Export HF_TOKEN in your environment.
Inference
Inference code will generate predictions on samples, which will be used for evaluation later.
Examples of GoA inference on LongBench, respectively. Model name convention is {model_family}-{context window}-{temperature}.
CUDA_VISIBLE_DEVICES=0,1,2,3,4,5,6,7 python3 eval_longbench.py --model_name llama3_8b-2000-0.1 --seed 42 --goa
GoA and baselines can be tested by passing the following arguments:
- goa: test graph of agents (with k=4)
- coa: test chain-of-agents
- rag: test RAG
- None of the above will test vanilla model
The number of clusters of GoA can be changed by passing "--goa_cluster_size 2".
Refer script in "inference_scripts" for more details.
Evaluation
Run result_longbench.py by passing a proper model name $MODEL_NAME (qwen_8b, llama3_8b). Note that the context window and temperature is omitted as opposed to the inference code.

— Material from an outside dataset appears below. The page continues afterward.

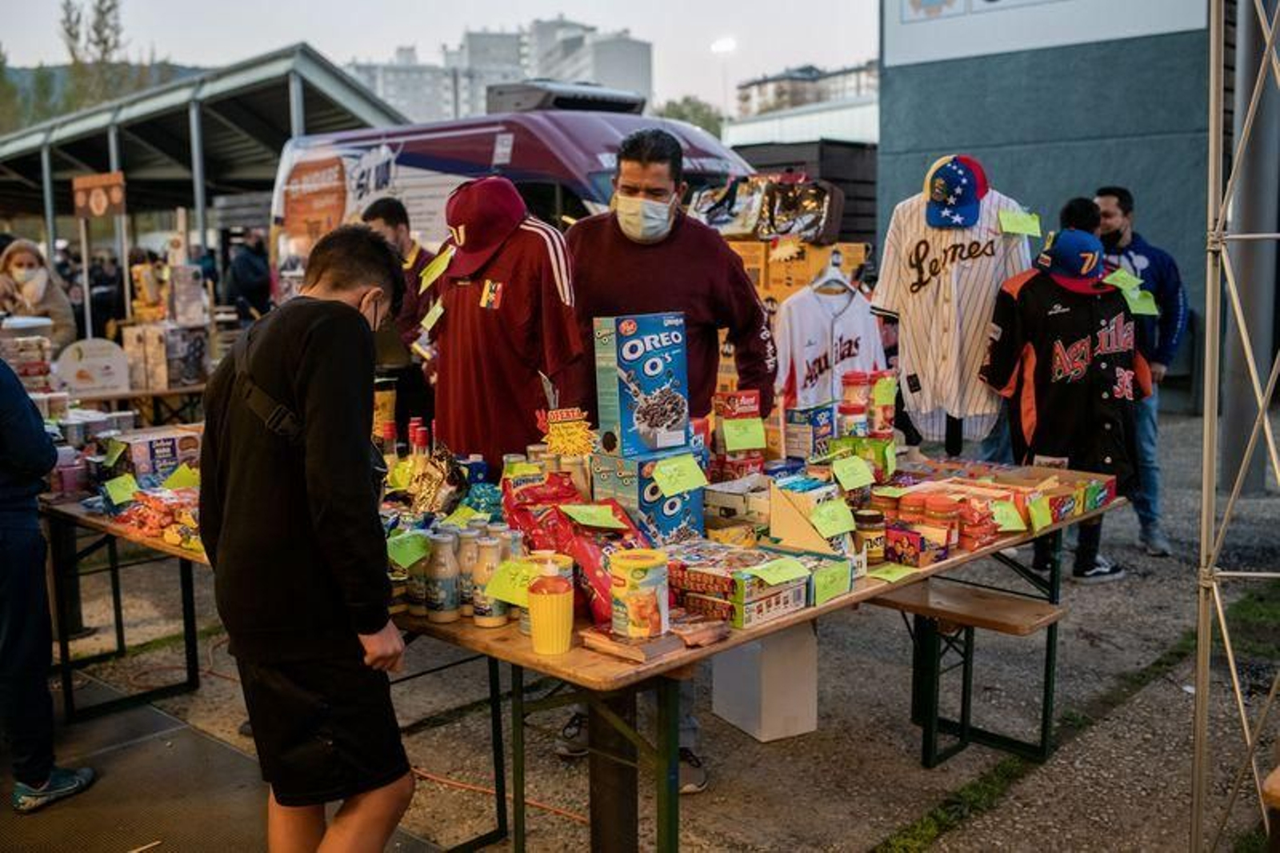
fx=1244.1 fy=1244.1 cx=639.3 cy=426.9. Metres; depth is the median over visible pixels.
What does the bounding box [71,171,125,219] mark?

This will evaluate all models in $DIRECTORY.
python3 result_longbench.py --model qwen_8b --directory DIRECTORY
Qualitative analysis
Pass "--debug" will save worker outputs and manager input/output in "save_dir"
Reference
The large part of the code is adopted from an implementation of Chain-of-Agents https://github.com/rudrankriyam/Chain-of-Agents.